« Lénine – Luxemburg – Liebknecht : le prolétariat doit se réapproprier ses expériences révolutionnaires »

« A l’occasion de l’anniversaire de l’assassinat de Rosa Luxemburg et Karl Liebknecht le 15 janvier 1919, commandité par le Parti socialiste d’Allemagne (SPD), nous republions ci-dessous un article publié pour la première fois en 1946 dans l’Etincelle, journal de la Gauche communiste de France, qui est l’organisation à laquelle le CCI se rattache politiquement. En 1989, au moment de l’effondrement des régimes staliniens, les partis de droite et mêmes “socialistes” ont célébré la “mort du communisme” et la “victoire définitive” du capitalisme libéral et démocratique : il s’agissait de démoraliser la classe ouvrière, de la détourner de toute aspiration vers une autre société, de paralyser sa combativité. Aujourd’hui, alors que le “grand vainqueur” du prétendu “communisme” révèle toujours plus l’ampleur de sa faillite économique, que le prolétariat retrouve un peu partout le chemin de sa perspective historique, les partis de gauche, “socialistes”, “communistes” et gauchistes, s’apprêtent une nouvelle fois à utiliser les noms des “trois L” (Lénine, Liebknecht, Luxemburg) pour détourner les prolétaires du combat auquel ces grandes figures du mouvement ouvrier ont consacré et donné leur vie (et notamment contre la boucherie impérialiste de 1914-1918). A l’époque, la vérité sur les “trois L” était un moyen de résister à la terrible contre-révolution qui pesait sur le prolétariat. Aujourd’hui, c’est un instrument du combat de cette classe pour déjouer les pièges que la bourgeoisie ne se privera pas de semer sur le chemin de sa perspective révolutionnaire. C’est pour cela que cet article garde aujourd’hui toute son actualité. »

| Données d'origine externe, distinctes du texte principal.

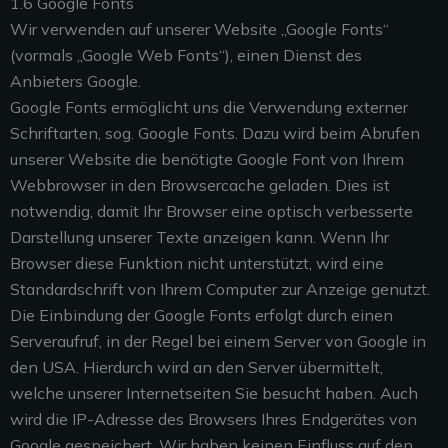
1.6 Google Fonts
Wir verwenden auf unserer Website „Google Fonts“
(vormals „Google Web Fonts“), einen Dienst des
Anbieters Google.
Google Fonts ermöglicht uns die Verwendung externer
Schriftarten, sog. Google Fonts. Dazu wird beim Abrufen
unserer Website die benötigte Google Font von Ihrem
Webbrowser in den Browsercache geladen. Dies ist
notwendig, damit Ihr Browser eine optisch verbesserte
Darstellung unserer Texte anzeigen kann. Wenn Ihr
Browser diese Funktion nicht unterstützt, wird eine
Standardschrift von Ihrem Computer zur Anzeige genutzt.
Die Einbindung der Google Fonts erfolgt durch einen
Serveraufruf, in der Regel bei einem Server von Google in
den USA. Hierdurch wird an den Server übermittelt,
welche unserer Internetseiten Sie besucht haben. Auch
wird die IP-Adresse des Browsers Ihres Endgerätes von
Google gespeichert. Wir haben keinen Einfluss auf den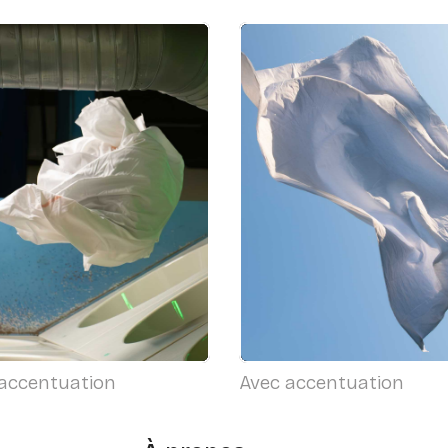
accentuation
Avec accentuation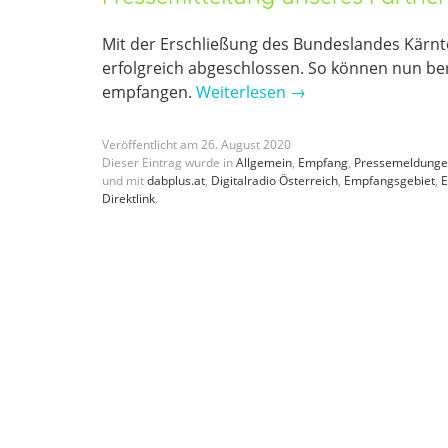
Mit der Erschließung des Bundeslandes Kärnt
erfolgreich abgeschlossen. So können nun ber
empfangen.
Weiterlesen
→
Veröffentlicht am
26
.
August
2020
Dieser Eintrag wurde in
Allgemein
,
Empfang
,
Pressemeldung
und mit
dabplus.at
,
Digitalradio Österreich
,
Empfangsgebiet
,
E
Direktlink
.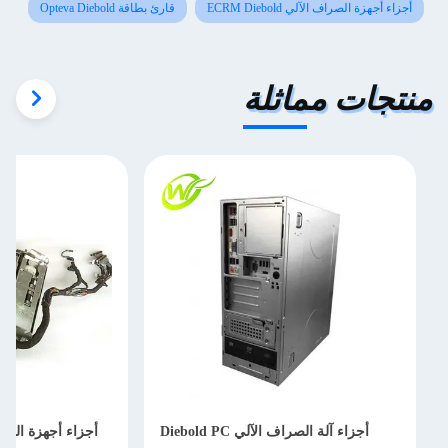
أجزاء أجهزة الصراف الآلي ECRM Diebold
قارئ بطاقة Opteva Diebold
منتجات مماثلة
أجزاء آلة الصراف الآلي Diebold PC
أجزاء أجهزة الصرا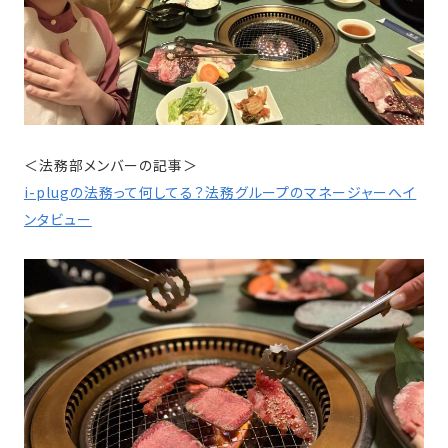
＜法務部メンバーの記事＞
i-plugの法務って何してる？法務グループのマネージャーへイ
ンタビュー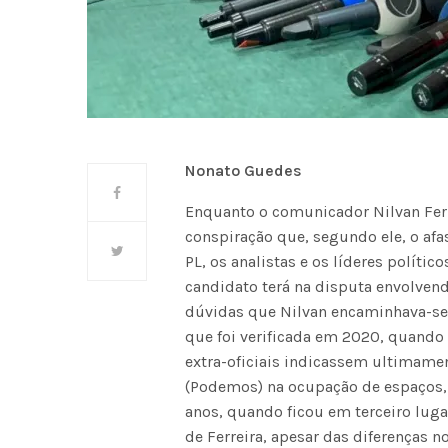
Nonato Guedes
Enquanto o comunicador Nilvan Ferr
conspiração que, segundo ele, o afa
PL, os analistas e os líderes políti
candidato terá na disputa envolvend
dúvidas que Nilvan encaminhava-se
que foi verificada em 2020, quando
extra-oficiais indicassem ultimame
(Podemos) na ocupação de espaços, 
anos, quando ficou em terceiro luga
de Ferreira, apesar das diferenças n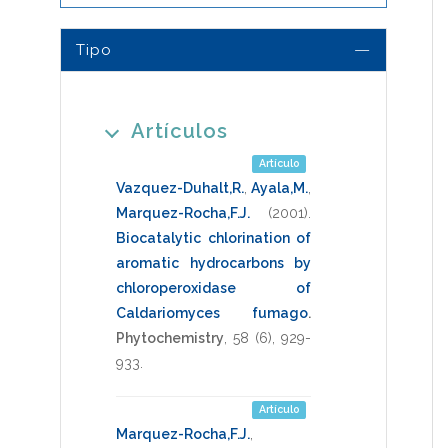
Tipo
Artículos
Artículo
Vazquez-Duhalt,R.
,
Ayala,M.
,
Marquez-Rocha,F.J.
(2001)
.
Biocatalytic chlorination of
aromatic hydrocarbons by
chloroperoxidase of
Caldariomyces fumago
.
Phytochemistry
,
58
(6),
929-
933
.
Artículo
Marquez-Rocha,F.J.
,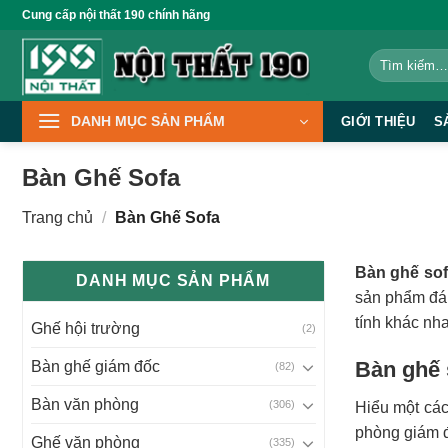
Bỏ
Cung cấp nội thất 190 chính hãng
qua
Tìm
nội
kiếm:
dung
DANH MỤC SẢN PHẨM
GIỚI THIỆU
S
Bàn Ghế Sofa
Trang chủ
/
Bàn Ghế Sofa
Bàn ghế so
DANH MỤC SẢN PHẨM
sản phẩm đáp
tính khác nh
Ghế hội trường
(2)
Bàn ghế s
Bàn ghế giám đốc
(82)
Bàn văn phòng
(306)
Hiểu một các
phòng giám đ
Ghế văn phòng
(335)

« Du vivant des grands révolutionnaires, les classes d’oppresseurs les récompensent par d’incessantes persécutions  ; elles accueillent leur doctrine par la fureur la plus sauvage, par la haine la plus farouche, par les campagnes les plus forcenées de mensonges et de calomnies. Après leur mort, on essaie d’en faire des icônes inoffensives, de les canoniser pour ainsi dire, d’entourer leur nom d’une certaine auréole afin de ‘consoler’ les classes opprimées et de les mystifier  ; ce faisant, on vide leur doctrine révolutionnaire de son contenu, on l’avilit et on en émousse le tranchant révolutionnaire” (Lénine, l’État et le Révolution).

Évoquer ces trois figures, leur vie, leur œuvre, leur lutte, c’est évoquer l’histoire et l’expérience de la lutte internationale du prolétariat durant le premier quart du xxe siècle. Jamais vies d’hommes furent moins privées, moins personnelles, plus entièrement liées à la cause de l’émancipation révolutionnaire de la classe des opprimés, que les vies de ces trois figures des plus nobles du mouvement ouvrier.

« Le prolétariat n’a pas besoin d’idoles, l’œuvre des grands révolutionnaires est un encouragement à son combat »

Plus que toute autre classe dans l’histoire, le prolétariat est riche en belles figures révolutionnaires, en militants dévoués, en lutteurs infatigables, en martyrs, en penseurs et hommes d’action. Cela est dû au fait que, contrairement aux autres classes révolutionnaires dans l’histoire, qui ne luttaient contre les classes réactionnaires que pour substituer leur propre domination et l’asservissement de la société à leurs propres intérêts égoïstes de classe privilégiée, le prolétariat, lui, n’a pas de privilèges à conquérir. Son émancipation est l’émancipation de tous les opprimés et de toutes les oppressions, sa mission est celle de la libération de l’humanité entière, de toutes les inégalités et injustices sociales, de toute exploitation de l’homme par l’homme, de toutes les servitudes : économique, politique et sociale.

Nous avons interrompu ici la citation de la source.